Dr. June’s extensive clinical work has highlighted another key barrier: tumor heterogeneity. Solid tumors are genetically and phenotypically diverse, and this diversity evolves over time. In his glioblastoma trials at the University of Pennsylvania, CAR T-cells targeting EGFRvIII successfully eliminated antigen-positive cells but failed to produce durable responses because antigen-negative cells persisted.

This experience has directly informed Dr. June’s current multi-targeting strategy. By engineering CAR T cells to recognize more than one antigen, his team has improved response rates in glioblastoma, achieving meaningful tumor regression in a subset of patients. These findings reinforce the idea that target selection must account not only for specificity and safety, but also for coverage across heterogeneous tumor populations.

Dr. Sadelain echoed this point, noting that single-antigen targeting is unlikely to succeed in most solid tumors. His work has increasingly explored combinatorial targeting approaches, including logic-gated CAR designs that require dual antigen recognition to activate. These strategies aim to both improve specificity and reduce the risk of antigen escape.

The Importance of Binding and Antigen Biology

Another key lesson from both Drs. June and Sadelain’s research is that not all targets, or even all approaches to the same target, are equal.
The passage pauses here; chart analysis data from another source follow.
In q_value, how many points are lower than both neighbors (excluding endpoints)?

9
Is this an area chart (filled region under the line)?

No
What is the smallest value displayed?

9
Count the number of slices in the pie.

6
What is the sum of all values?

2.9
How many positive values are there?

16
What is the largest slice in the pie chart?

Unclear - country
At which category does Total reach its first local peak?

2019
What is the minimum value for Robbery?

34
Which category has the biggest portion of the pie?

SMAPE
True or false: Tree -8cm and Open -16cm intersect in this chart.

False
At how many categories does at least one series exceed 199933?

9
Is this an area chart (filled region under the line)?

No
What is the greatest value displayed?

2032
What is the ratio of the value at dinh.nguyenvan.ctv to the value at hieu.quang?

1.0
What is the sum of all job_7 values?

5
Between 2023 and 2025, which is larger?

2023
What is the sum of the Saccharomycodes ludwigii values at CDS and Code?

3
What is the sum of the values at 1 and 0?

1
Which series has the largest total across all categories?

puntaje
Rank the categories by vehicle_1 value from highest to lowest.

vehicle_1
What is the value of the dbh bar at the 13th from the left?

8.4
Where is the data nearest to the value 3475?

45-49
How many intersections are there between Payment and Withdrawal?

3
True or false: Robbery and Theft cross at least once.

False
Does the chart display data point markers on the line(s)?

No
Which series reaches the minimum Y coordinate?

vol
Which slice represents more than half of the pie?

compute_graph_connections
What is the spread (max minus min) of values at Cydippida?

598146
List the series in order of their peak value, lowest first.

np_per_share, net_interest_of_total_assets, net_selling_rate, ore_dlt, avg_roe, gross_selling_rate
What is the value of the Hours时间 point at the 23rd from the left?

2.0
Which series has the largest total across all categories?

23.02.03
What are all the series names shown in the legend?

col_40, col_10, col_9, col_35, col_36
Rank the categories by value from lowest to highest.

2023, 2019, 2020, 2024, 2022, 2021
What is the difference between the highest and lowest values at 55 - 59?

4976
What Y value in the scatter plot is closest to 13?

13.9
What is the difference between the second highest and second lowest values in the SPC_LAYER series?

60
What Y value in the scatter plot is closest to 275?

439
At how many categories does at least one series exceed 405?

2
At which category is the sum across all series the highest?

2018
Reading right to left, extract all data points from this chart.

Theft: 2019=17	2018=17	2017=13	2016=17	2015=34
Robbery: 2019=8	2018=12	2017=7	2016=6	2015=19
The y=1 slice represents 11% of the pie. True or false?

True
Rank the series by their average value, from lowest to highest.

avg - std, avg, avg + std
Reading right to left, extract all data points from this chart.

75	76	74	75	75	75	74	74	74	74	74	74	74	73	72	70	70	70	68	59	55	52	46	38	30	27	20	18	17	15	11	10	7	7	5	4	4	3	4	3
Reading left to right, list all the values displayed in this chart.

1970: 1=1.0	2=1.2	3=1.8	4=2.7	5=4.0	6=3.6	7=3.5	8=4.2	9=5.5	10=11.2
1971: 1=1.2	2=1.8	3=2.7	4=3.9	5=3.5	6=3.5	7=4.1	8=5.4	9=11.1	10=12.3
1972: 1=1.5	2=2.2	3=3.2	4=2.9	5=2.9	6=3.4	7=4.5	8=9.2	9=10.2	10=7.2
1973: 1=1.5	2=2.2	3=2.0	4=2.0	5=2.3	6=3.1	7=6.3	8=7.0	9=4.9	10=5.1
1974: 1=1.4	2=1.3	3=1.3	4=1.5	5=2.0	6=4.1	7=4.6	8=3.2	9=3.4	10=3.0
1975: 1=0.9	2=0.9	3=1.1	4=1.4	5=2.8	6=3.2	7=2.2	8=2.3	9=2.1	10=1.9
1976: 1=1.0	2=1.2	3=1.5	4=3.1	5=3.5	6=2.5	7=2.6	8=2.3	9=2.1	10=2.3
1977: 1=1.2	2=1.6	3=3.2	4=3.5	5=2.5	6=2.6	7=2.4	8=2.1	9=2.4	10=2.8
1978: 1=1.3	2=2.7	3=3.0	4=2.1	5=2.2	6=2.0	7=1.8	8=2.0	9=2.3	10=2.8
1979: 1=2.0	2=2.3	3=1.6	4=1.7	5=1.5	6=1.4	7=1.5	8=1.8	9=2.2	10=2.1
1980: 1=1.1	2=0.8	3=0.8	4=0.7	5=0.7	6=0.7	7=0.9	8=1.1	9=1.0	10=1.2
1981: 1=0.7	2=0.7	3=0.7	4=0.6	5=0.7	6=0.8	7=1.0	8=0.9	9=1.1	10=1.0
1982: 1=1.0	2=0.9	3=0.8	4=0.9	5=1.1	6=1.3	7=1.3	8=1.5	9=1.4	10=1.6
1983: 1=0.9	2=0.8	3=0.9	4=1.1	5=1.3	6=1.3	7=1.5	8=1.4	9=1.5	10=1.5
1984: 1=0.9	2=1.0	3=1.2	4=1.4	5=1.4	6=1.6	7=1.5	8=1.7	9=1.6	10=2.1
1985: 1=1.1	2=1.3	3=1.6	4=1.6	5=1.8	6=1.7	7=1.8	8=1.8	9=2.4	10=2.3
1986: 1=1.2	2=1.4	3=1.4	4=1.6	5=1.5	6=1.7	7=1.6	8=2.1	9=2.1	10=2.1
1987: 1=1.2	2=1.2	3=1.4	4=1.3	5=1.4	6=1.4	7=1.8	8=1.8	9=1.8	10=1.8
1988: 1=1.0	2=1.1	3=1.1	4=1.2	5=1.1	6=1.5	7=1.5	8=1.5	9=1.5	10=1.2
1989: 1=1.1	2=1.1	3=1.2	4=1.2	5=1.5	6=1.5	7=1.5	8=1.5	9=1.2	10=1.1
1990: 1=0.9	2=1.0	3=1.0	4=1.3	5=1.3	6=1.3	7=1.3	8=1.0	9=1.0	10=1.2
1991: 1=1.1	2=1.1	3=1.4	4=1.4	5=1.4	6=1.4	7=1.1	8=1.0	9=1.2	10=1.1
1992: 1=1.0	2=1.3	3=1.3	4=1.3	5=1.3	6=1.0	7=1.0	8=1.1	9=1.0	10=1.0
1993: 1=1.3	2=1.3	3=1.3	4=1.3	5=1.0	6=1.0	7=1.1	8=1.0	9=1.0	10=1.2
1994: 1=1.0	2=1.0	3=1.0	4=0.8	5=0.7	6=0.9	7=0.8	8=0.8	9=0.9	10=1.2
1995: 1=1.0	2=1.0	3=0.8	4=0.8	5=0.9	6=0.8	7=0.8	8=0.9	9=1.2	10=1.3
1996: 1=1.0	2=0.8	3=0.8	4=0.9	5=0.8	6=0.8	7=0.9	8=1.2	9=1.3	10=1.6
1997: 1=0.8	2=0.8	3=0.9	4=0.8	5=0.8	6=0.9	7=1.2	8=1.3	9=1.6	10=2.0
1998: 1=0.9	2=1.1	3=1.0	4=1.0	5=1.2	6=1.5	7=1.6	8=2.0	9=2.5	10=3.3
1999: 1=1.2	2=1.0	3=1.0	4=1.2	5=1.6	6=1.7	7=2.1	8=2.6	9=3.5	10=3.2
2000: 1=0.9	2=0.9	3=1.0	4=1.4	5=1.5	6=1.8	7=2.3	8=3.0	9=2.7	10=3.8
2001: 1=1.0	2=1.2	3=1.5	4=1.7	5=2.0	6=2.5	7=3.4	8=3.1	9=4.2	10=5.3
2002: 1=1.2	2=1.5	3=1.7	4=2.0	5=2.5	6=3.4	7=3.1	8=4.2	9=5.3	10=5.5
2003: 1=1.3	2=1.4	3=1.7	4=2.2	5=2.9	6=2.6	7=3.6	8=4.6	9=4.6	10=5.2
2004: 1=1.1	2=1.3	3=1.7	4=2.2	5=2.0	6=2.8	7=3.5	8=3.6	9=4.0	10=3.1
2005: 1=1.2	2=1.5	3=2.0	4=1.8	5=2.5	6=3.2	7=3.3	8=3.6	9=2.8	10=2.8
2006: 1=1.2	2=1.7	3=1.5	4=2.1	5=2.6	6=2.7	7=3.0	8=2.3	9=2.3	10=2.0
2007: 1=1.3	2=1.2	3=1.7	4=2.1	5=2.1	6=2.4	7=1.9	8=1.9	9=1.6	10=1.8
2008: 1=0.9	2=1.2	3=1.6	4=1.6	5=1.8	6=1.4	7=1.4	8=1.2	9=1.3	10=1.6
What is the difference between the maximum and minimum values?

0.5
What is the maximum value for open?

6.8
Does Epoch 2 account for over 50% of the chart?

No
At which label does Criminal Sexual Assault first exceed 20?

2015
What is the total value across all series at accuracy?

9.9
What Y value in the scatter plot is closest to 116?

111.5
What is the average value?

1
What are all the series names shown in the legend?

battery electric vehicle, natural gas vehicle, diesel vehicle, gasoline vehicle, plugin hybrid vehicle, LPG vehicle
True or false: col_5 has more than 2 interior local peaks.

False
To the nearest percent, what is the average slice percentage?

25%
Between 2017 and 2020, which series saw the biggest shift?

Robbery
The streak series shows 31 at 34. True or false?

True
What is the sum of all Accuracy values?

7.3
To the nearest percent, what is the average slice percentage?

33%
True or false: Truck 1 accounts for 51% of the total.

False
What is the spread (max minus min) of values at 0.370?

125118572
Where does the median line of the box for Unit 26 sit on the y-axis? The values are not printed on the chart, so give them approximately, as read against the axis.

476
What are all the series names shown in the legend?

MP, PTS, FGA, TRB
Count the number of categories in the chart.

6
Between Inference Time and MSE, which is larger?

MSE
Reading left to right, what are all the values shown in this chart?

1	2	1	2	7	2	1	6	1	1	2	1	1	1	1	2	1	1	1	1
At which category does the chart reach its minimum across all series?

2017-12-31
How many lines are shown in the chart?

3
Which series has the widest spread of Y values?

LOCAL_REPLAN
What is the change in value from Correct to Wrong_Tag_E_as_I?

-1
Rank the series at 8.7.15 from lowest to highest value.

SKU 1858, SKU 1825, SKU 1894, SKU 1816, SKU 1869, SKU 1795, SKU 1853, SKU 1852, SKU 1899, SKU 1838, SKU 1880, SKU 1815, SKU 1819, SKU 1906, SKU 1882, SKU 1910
Dr. June highlighted how differences in binding affinity and epitope selection can dramatically affect outcomes. In the case of HER2, early CAR designs using high-affinity binders led to severe toxicity, while later iterations with modified binding properties showed improved safety.

This insight has reshaped how researchers think about target selection. It is no longer sufficient to identify a tumor-associated antigen; the molecular details of how CAR T-cells engage that antigen are equally critical. Dr. Sadelain’s work has contributed to this understanding by systematically studying how CAR structure influences T-cell activation, persistence, and function.

Emerging Targets and Clinical Momentum

Despite these challenges, the panel highlighted growing momentum in solid tumor targeting. Dr. June pointed to recent successes in neuroblastoma and Claudin 18.2 (CLDN18.2)-positive gastric cancers as evidence that the field is making progress. These targets, while not perfect, demonstrate that meaningful clinical activity is achievable.

Dr. Barrett noted that some targets previously considered too risky are being revisited as CAR T technology improves. Advances in cell engineering, many pioneered by Drs. June and Sadelain, are expanding the therapeutic window, making it possible to safely target antigens with limited normal tissue expression.

Target Selection as the Foundation for the Field

The panelists agreed that target selection is not just one component of CAR T-cell therapy, it is the foundation. Dr. June’s clinical insights, Dr. Sadelain’s innovations in CAR design, and Dr. Barrett’s translational perspective all draw the same conclusion. Without the right target, improvements in trafficking, persistence, or tumor microenvironment modulation will have limited impact.

At the same time, their collective work suggests a path forward. By expanding the search for novel antigens, refining multi-target strategies, and integrating deeper biological understanding into CAR design, the field is gradually overcoming the barriers that have long limited solid tumor success.

As Dr. Sadelain noted, the next breakthroughs may come not from better engineering alone, but from discovering entirely new classes of targets. For a field that began with a single, unusually ideal antigen, the future of CAR T therapy in solid tumors will depend on finding the next generation of targets, ones that are not just effective, but truly specific.